**The problem**: Only the lines from the start of the data to the line containing "Voinko muuttaa SLURP kahvielämystä?", both included, should be output, exactly and without pictures.

**Data records**:

-----

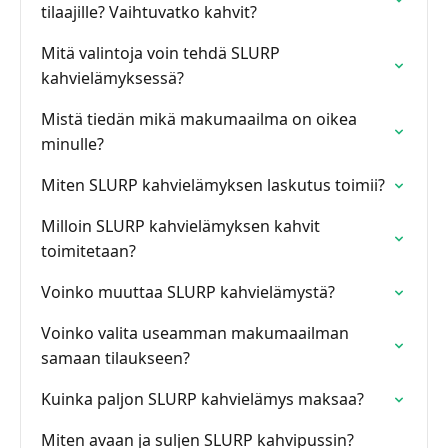
tilaajille? Vaihtuvatko kahvit?
Mitä valintoja voin tehdä SLURP
kahvielämyksessä?
Mistä tiedän mikä makumaailma on oikea
minulle?
Miten SLURP kahvielämyksen laskutus toimii?
Milloin SLURP kahvielämyksen kahvit
toimitetaan?
Voinko muuttaa SLURP kahvielämystä?
Voinko valita useamman makumaailman
samaan tilaukseen?
Kuinka paljon SLURP kahvielämys maksaa?
Miten avaan ja suljen SLURP kahvipussin?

-----

**Answer to the exercise**:
tilaajille? Vaihtuvatko kahvit?
Mitä valintoja voin tehdä SLURP
kahvielämyksessä?
Mistä tiedän mikä makumaailma on oikea
minulle?
Miten SLURP kahvielämyksen laskutus toimii?
Milloin SLURP kahvielämyksen kahvit
toimitetaan?
Voinko muuttaa SLURP kahvielämystä?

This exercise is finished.